Segment Start: DATA TO USE

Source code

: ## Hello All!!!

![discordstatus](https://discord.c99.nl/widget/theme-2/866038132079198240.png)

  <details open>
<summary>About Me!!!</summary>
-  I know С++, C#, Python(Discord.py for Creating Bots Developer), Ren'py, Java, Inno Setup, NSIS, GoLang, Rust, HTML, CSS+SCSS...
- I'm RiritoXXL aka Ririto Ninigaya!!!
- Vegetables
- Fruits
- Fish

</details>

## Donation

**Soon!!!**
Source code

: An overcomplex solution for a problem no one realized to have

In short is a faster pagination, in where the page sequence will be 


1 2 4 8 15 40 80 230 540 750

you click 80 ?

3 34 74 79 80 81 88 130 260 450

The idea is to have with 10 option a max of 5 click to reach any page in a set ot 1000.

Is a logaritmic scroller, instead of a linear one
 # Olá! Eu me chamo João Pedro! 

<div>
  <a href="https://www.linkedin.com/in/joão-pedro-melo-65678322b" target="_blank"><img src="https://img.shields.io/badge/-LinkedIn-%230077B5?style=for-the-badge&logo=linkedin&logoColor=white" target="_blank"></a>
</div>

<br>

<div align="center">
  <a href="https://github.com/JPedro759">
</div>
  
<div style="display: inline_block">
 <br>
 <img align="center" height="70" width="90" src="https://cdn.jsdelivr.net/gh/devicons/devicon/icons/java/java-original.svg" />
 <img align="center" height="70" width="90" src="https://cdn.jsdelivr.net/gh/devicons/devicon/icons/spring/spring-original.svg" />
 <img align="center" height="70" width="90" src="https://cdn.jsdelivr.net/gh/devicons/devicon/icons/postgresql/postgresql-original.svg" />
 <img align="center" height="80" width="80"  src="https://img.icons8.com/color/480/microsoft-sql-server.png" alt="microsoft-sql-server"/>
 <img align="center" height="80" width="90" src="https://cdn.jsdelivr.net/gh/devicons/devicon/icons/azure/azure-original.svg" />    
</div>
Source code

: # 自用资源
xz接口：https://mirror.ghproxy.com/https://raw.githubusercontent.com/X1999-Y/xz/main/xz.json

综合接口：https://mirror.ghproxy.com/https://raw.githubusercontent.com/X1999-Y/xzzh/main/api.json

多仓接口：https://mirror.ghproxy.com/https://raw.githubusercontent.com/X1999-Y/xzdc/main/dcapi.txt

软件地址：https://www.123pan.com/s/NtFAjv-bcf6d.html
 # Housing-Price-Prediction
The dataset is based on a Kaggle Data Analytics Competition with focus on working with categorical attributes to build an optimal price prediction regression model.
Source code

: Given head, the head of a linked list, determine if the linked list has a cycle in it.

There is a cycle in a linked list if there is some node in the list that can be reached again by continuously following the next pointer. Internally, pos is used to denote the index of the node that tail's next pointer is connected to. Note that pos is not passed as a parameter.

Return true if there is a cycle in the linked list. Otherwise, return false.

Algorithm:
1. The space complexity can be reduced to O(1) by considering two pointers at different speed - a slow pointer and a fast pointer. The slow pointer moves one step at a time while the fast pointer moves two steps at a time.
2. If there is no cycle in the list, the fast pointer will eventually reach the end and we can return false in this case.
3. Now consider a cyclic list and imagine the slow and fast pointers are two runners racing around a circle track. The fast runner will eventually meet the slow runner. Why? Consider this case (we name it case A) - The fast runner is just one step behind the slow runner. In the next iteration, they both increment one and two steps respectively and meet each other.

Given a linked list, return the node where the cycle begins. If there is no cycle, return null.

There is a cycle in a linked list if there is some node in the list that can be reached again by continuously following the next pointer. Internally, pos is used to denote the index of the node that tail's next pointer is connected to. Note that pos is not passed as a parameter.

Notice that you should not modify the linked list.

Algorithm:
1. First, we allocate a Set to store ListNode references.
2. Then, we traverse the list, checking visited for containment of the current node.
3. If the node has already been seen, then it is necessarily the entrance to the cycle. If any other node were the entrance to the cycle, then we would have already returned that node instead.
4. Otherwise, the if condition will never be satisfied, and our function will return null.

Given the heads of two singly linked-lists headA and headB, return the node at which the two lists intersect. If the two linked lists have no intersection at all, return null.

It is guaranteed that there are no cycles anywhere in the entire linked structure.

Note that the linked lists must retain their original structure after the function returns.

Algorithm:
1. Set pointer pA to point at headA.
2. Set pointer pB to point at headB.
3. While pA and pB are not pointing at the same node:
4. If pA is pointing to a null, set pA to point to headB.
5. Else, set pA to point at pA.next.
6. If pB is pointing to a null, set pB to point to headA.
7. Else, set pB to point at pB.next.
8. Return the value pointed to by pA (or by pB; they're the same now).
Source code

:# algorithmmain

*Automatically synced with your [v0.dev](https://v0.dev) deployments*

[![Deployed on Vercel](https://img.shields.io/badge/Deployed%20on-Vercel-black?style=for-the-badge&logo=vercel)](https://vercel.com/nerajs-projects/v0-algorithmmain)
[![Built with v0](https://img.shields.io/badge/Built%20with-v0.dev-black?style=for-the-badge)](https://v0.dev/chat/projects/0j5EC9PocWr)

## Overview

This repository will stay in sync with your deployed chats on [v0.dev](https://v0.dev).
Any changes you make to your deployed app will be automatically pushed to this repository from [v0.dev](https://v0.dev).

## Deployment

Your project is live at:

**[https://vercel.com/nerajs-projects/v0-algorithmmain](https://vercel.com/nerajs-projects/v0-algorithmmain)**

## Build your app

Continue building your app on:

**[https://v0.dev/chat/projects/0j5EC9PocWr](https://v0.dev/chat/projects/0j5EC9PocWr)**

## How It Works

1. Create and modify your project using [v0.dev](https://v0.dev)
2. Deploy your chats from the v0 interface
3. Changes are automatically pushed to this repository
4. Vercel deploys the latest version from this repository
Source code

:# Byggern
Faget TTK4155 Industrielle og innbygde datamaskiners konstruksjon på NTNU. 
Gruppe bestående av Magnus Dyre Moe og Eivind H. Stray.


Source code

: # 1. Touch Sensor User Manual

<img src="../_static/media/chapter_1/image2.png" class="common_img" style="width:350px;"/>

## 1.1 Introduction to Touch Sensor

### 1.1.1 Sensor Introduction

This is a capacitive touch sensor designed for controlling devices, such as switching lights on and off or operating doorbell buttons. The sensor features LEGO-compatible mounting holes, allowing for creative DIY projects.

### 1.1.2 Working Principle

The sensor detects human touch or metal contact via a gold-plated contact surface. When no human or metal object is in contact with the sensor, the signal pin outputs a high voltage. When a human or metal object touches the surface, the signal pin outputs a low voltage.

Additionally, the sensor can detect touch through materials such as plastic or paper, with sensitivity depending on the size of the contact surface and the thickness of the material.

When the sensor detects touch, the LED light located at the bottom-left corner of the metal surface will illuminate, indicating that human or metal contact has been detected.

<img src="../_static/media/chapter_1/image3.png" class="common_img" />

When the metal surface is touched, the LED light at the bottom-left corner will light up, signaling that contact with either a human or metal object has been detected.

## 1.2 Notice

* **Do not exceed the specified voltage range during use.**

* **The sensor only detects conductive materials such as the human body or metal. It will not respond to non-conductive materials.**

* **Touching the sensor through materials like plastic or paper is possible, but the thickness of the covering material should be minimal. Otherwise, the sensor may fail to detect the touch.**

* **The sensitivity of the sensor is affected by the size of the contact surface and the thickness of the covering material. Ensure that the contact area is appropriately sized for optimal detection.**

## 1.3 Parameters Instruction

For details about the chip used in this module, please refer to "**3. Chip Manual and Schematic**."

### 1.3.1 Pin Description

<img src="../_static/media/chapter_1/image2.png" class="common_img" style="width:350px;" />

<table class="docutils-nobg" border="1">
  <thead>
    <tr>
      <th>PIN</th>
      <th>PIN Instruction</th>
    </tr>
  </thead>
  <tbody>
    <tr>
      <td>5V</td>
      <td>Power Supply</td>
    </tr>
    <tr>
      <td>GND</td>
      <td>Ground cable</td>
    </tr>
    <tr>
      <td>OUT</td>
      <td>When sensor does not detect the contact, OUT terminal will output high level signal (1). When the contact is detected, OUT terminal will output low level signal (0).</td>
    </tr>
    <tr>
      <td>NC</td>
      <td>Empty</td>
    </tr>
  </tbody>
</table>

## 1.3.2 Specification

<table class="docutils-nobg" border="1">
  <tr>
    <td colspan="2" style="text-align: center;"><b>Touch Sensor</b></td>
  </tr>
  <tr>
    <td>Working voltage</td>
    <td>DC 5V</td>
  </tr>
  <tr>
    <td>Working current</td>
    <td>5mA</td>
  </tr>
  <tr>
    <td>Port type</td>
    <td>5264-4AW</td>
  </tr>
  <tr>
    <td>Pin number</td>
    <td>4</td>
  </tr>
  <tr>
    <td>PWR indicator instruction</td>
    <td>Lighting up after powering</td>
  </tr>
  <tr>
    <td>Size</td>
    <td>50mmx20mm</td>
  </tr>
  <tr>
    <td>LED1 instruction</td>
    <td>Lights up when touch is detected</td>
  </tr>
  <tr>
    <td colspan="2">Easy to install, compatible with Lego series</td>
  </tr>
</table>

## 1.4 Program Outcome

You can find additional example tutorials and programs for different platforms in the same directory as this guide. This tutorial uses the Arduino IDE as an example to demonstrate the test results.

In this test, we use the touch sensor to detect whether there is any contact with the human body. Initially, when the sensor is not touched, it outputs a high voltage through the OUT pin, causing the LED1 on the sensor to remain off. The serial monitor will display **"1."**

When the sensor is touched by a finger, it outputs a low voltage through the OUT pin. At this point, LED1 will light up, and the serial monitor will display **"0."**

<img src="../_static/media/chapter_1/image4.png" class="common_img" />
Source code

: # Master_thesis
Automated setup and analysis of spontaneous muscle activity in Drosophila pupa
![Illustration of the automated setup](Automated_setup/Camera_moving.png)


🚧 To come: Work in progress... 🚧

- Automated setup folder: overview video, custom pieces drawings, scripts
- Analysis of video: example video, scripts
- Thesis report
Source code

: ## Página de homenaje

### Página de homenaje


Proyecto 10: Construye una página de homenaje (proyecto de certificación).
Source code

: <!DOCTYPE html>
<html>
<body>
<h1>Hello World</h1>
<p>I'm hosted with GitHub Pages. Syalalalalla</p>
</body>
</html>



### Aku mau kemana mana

Segment End: DATA TO USE

* [EXERCISE AIM]:
Please report how many lines in the rows above contain the string "mirror", matching case exactly. Give only the number.

* [TASK OUTPUT]:
3